Nikki told me about her son, Calvin. He was in foster care.

“I miss him so much,” she said. “Please tell me I can get him back. Please tell me there’s a way I can see my son again. I don’t know which way is up anymore.”

I clasped her hands tight in my own. When I’d woken up on the sidewalk a year ago, strung out, thinking about my next fix, a woman stopped and helped me sit up. She gathered my spilled coins back into the cup and told me about Ruth Ann’s House. Said she’d take me there herself, that she’d been where I was sitting. “You’re down,” the woman had told me, offering her hand to help me up. “You’re down, but you’re not out. You’re never out of opportunities to improve your situation,” she had continued as we slowing started walking down the sidewalk–the path that was to lead me away from my own rock bottom.

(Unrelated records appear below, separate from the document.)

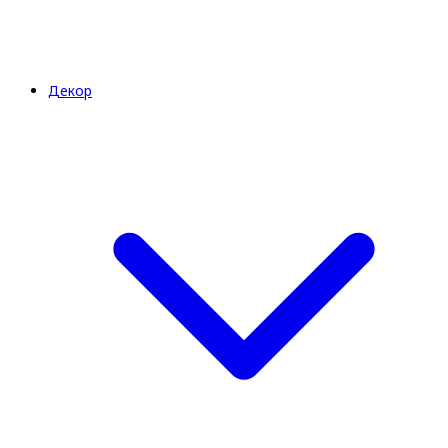
Декор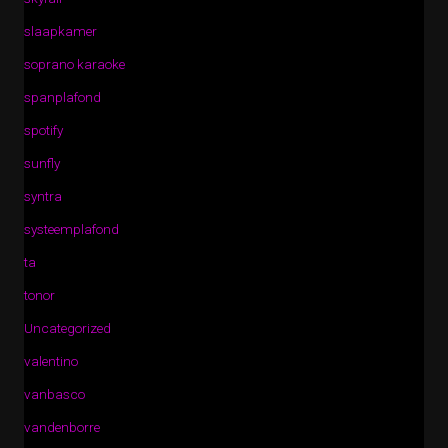
slaapkamer
soprano karaoke
spanplafond
spotify
sunfly
syntra
systeemplafond
ta
tonor
Uncategorized
valentino
vanbasco
vandenborre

I squeezed Nikki’s hands and nodded my head. “Stay, accept the help. Go through the program. In time, you’ll recognize up from down, and your rock bottom will be far behind you.”

~

*This blog post is based on a true story / success narrative from United Way of Ottawa County. All identities of submitted success stories are anonymous for privacy and story details have been added in order to provide a better understanding of the individual’s successes and struggles.